* [What the task asks]:
Without including any images, output the listing below exactly.

=-=-=

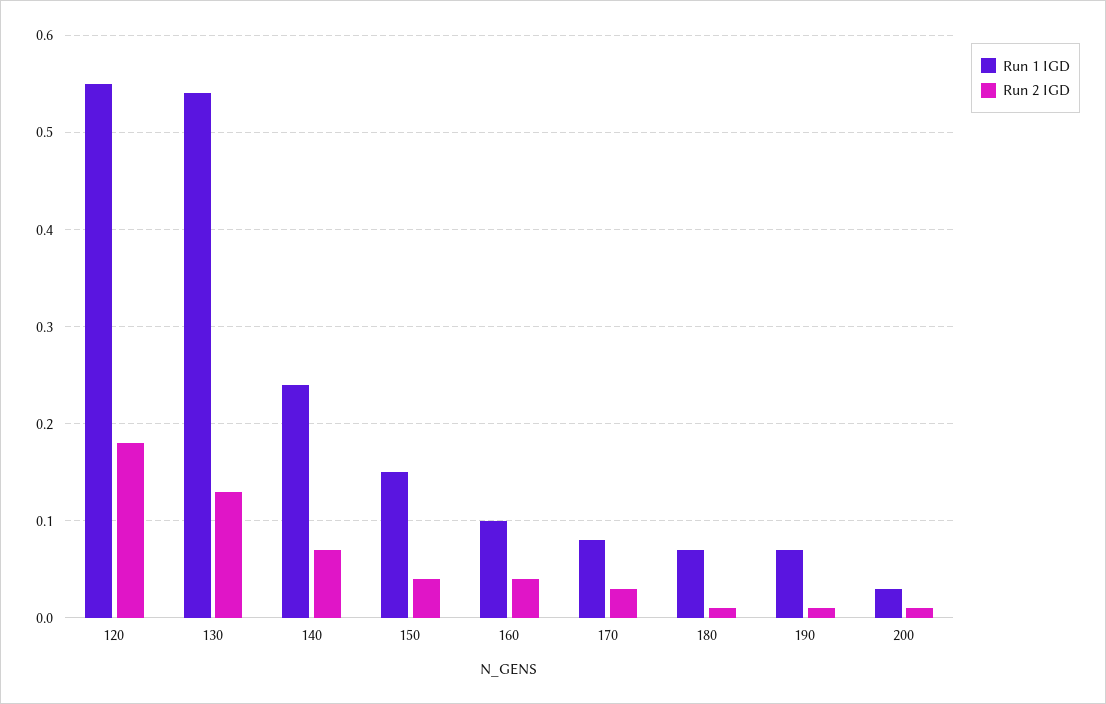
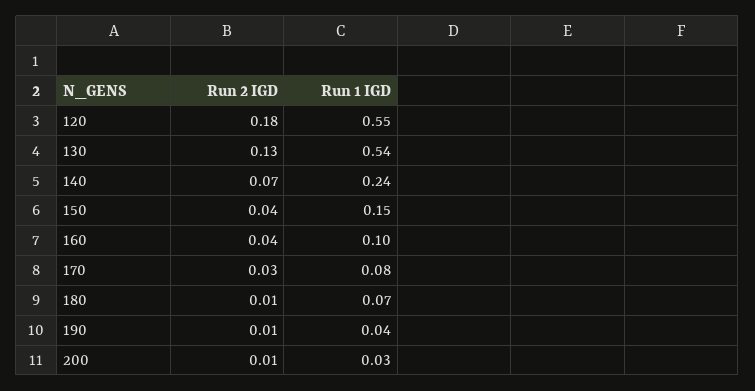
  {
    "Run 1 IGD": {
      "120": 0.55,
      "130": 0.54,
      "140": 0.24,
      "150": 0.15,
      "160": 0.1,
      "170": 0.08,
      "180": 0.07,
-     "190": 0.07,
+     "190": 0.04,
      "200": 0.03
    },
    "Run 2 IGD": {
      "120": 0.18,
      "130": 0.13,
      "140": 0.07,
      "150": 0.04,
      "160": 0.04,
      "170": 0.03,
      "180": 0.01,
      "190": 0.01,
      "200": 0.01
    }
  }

=-=-=

* [Reply to the exercise]:
  {
    "Run 1 IGD": {
      "120": 0.55,
      "130": 0.54,
      "140": 0.24,
      "150": 0.15,
      "160": 0.1,
      "170": 0.08,
      "180": 0.07,
-     "190": 0.07,
+     "190": 0.04,
      "200": 0.03
    },
    "Run 2 IGD": {
      "120": 0.18,
      "130": 0.13,
      "140": 0.07,
      "150": 0.04,
      "160": 0.04,
      "170": 0.03,
      "180": 0.01,
      "190": 0.01,
      "200": 0.01
    }
  }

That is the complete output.